__TASK TO CARRY OUT__. Go through the records and count every line that holds "removed". Only the number belongs in the reply.
--*--
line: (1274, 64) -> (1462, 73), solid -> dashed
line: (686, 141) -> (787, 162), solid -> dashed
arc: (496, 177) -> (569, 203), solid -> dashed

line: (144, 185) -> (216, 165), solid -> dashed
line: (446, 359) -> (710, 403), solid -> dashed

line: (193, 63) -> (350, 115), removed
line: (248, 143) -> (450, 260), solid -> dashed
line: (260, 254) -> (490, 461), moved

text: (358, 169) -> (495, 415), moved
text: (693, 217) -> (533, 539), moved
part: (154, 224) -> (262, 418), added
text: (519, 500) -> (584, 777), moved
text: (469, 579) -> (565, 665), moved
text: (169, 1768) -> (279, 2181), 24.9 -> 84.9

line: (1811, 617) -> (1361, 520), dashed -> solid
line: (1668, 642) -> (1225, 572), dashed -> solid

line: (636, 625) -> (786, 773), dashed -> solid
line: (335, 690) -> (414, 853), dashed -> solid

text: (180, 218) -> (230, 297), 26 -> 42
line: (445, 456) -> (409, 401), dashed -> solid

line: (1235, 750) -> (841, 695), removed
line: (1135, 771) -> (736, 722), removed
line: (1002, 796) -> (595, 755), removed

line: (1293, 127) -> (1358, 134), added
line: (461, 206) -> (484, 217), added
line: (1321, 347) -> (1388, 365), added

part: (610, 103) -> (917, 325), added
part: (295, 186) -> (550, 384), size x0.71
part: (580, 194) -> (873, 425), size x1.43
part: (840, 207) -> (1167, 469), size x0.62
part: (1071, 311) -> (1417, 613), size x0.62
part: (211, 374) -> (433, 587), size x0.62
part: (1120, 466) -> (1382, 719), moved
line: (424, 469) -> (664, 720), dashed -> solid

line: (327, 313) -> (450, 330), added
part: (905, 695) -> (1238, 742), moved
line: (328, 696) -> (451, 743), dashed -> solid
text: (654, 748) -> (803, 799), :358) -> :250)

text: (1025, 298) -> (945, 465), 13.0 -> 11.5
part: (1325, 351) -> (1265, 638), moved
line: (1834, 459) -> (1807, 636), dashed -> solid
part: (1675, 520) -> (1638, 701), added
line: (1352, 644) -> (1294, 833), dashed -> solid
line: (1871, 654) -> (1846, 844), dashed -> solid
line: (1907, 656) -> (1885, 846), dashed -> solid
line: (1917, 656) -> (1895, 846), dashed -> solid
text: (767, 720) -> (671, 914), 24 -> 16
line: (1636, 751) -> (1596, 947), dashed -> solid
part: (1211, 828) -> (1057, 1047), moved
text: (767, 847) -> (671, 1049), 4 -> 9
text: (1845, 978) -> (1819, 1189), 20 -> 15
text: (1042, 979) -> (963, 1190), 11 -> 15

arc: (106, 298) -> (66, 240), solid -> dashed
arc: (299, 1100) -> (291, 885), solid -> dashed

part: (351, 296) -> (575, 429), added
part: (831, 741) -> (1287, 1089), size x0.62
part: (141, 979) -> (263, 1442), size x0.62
--*--
__SOLUTION__. 4